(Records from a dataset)
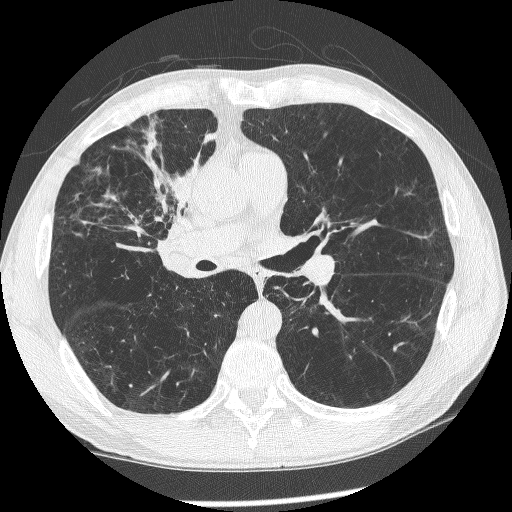
Chest CT (low-dose screening protocol), one axial image; first (baseline) screen; lung window (W 1500 / L -600 HU); lung (sharp) reconstruction kernel (BONE); slice 136 of 266 in the series; 512 × 512 image matrix. Male, age 60 years at enrolment. Current smoker at enrolment.
Expert-annotated lung lesion, box from (x=146, y=177) to (x=216, y=271) px. Screening reader's record for this exam (one nodule recorded; not confirmed to be the boxed lesion): non-calcified nodule or mass ≥4 mm, right upper lobe, 12 × 8 mm, spiculated (stellate) margins, mixed attenuation. Official screen result: positive, change unspecified: nodule(s) >= 4 mm or enlarging nodule(s), mass(es), or other non-specific abnormalities suspicious for lung cancer. Lung cancer was diagnosed 208 days after this screen: squamous cell carcinoma, NOS, right upper lobe, right middle lobe, right main stem bronchus, poorly differentiated (G3), stage IV (AJCC 6th edition).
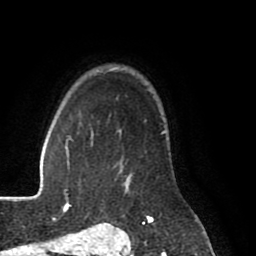
Breast MRI (dynamic contrast-enhanced), one axial slice; slice 64 of 80 in the series (ordered by position); cropped to one breast; dynamic contrast-enhanced series, time point 2 of 8 at this slice position (early post-contrast); 1.5 T; TE 2.6 ms, TR 5.6 ms; 2 mm slice thickness; 256 × 256 image matrix, field of view 170 × 170 mm. Female patient.
Outlined on this slice (semi-automatically segmented with operator editing):
- enhancing-tissue mask used for the functional tumour volume (all voxels passing the contrast-enhancement thresholds inside the analysis volume; usually the tumour): bounding box <119,165,153,220> (left, top, right, bottom; pixels)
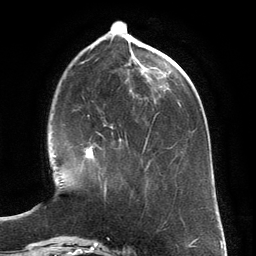
Breast MRI (dynamic contrast-enhanced), one axial slice. Slice 48 of 134 in the series (ordered by position). Cropped to one breast. Dynamic contrast-enhanced series, time point 2 of 6 at this slice position (early post-contrast). 3 T. TE 2.8 ms, TR 6.9 ms. 256 × 256 image matrix, field of view 190 × 190 mm. Female patient.
Outlined on this slice (semi-automatic segmentation, software-assisted and operator-edited):
- enhancing-tissue mask used for the functional tumour volume (all voxels passing the contrast-enhancement thresholds inside the analysis volume; usually the tumour): bounding box <82,126,113,192> (left, top, right, bottom; pixels)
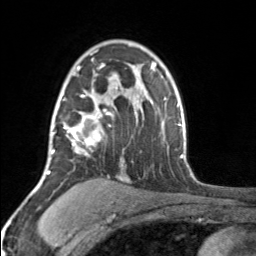
Breast MRI, one axial slice. Position 111 of 160 along the scan axis. Cropped to one breast. Dynamic contrast-enhanced series, time point 2 of 7 at this slice position (early post-contrast). 3 T. TE 1.7 ms, TR 4.6 ms. 1 mm slice thickness. 256 × 256 image matrix, field of view 150 × 150 mm. Female patient.
Structures marked on this image (semi-automatically segmented with operator editing):
- enhancing-tissue mask used for the functional tumour volume (all voxels passing the contrast-enhancement thresholds inside the analysis volume; usually the tumour): bounding box (x1, y1, x2, y2) in pixels: (52, 64, 111, 156)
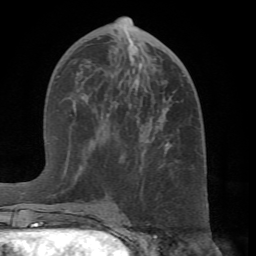
Breast MRI (dynamic contrast-enhanced), one axial slice; slice 34 of 66 in the series (ordered by position); cropped to one breast; dynamic contrast-enhanced series, time point 2 of 7 at this slice position (early post-contrast); 1.5 T; TE 4.1 ms, TR 8.4 ms; 2.4 mm slice thickness; 256 × 256 image matrix, field of view 170 × 170 mm. Female patient.
Structures marked on this image (semi-automatic segmentation, software-assisted and operator-edited):
- enhancing-tissue mask used for the functional tumour volume (all voxels passing the contrast-enhancement thresholds inside the analysis volume; usually the tumour): bounding box <67,45,170,214> (left, top, right, bottom; pixels)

### REQUIREMENT
Only an exact, picture-free copy of the entries counts as the answer.

### YOUR SOLUTION
Chest CT (low-dose screening protocol), one axial image; first (baseline) screen; lung window (W 1500 / L -600 HU); lung (sharp) reconstruction kernel (BONE); slice 136 of 266 in the series; 512 × 512 image matrix. Male, age 60 years at enrolment. Current smoker at enrolment.
Expert-annotated lung lesion, box from (x=146, y=177) to (x=216, y=271) px. Screening reader's record for this exam (one nodule recorded; not confirmed to be the boxed lesion): non-calcified nodule or mass ≥4 mm, right upper lobe, 12 × 8 mm, spiculated (stellate) margins, mixed attenuation. Official screen result: positive, change unspecified: nodule(s) >= 4 mm or enlarging nodule(s), mass(es), or other non-specific abnormalities suspicious for lung cancer. Lung cancer was diagnosed 208 days after this screen: squamous cell carcinoma, NOS, right upper lobe, right middle lobe, right main stem bronchus, poorly differentiated (G3), stage IV (AJCC 6th edition).
Breast MRI (dynamic contrast-enhanced), one axial slice; slice 64 of 80 in the series (ordered by position); cropped to one breast; dynamic contrast-enhanced series, time point 2 of 8 at this slice position (early post-contrast); 1.5 T; TE 2.6 ms, TR 5.6 ms; 2 mm slice thickness; 256 × 256 image matrix, field of view 170 × 170 mm. Female patient.
Outlined on this slice (semi-automatically segmented with operator editing):
- enhancing-tissue mask used for the functional tumour volume (all voxels passing the contrast-enhancement thresholds inside the analysis volume; usually the tumour): bounding box <119,165,153,220> (left, top, right, bottom; pixels)
Breast MRI (dynamic contrast-enhanced), one axial slice. Slice 48 of 134 in the series (ordered by position). Cropped to one breast. Dynamic contrast-enhanced series, time point 2 of 6 at this slice position (early post-contrast). 3 T. TE 2.8 ms, TR 6.9 ms. 256 × 256 image matrix, field of view 190 × 190 mm. Female patient.
Outlined on this slice (semi-automatic segmentation, software-assisted and operator-edited):
- enhancing-tissue mask used for the functional tumour volume (all voxels passing the contrast-enhancement thresholds inside the analysis volume; usually the tumour): bounding box <82,126,113,192> (left, top, right, bottom; pixels)
Breast MRI, one axial slice. Position 111 of 160 along the scan axis. Cropped to one breast. Dynamic contrast-enhanced series, time point 2 of 7 at this slice position (early post-contrast). 3 T. TE 1.7 ms, TR 4.6 ms. 1 mm slice thickness. 256 × 256 image matrix, field of view 150 × 150 mm. Female patient.
Structures marked on this image (semi-automatically segmented with operator editing):
- enhancing-tissue mask used for the functional tumour volume (all voxels passing the contrast-enhancement thresholds inside the analysis volume; usually the tumour): bounding box (x1, y1, x2, y2) in pixels: (52, 64, 111, 156)
Breast MRI (dynamic contrast-enhanced), one axial slice; slice 34 of 66 in the series (ordered by position); cropped to one breast; dynamic contrast-enhanced series, time point 2 of 7 at this slice position (early post-contrast); 1.5 T; TE 4.1 ms, TR 8.4 ms; 2.4 mm slice thickness; 256 × 256 image matrix, field of view 170 × 170 mm. Female patient.
Structures marked on this image (semi-automatic segmentation, software-assisted and operator-edited):
- enhancing-tissue mask used for the functional tumour volume (all voxels passing the contrast-enhancement thresholds inside the analysis volume; usually the tumour): bounding box <67,45,170,214> (left, top, right, bottom; pixels)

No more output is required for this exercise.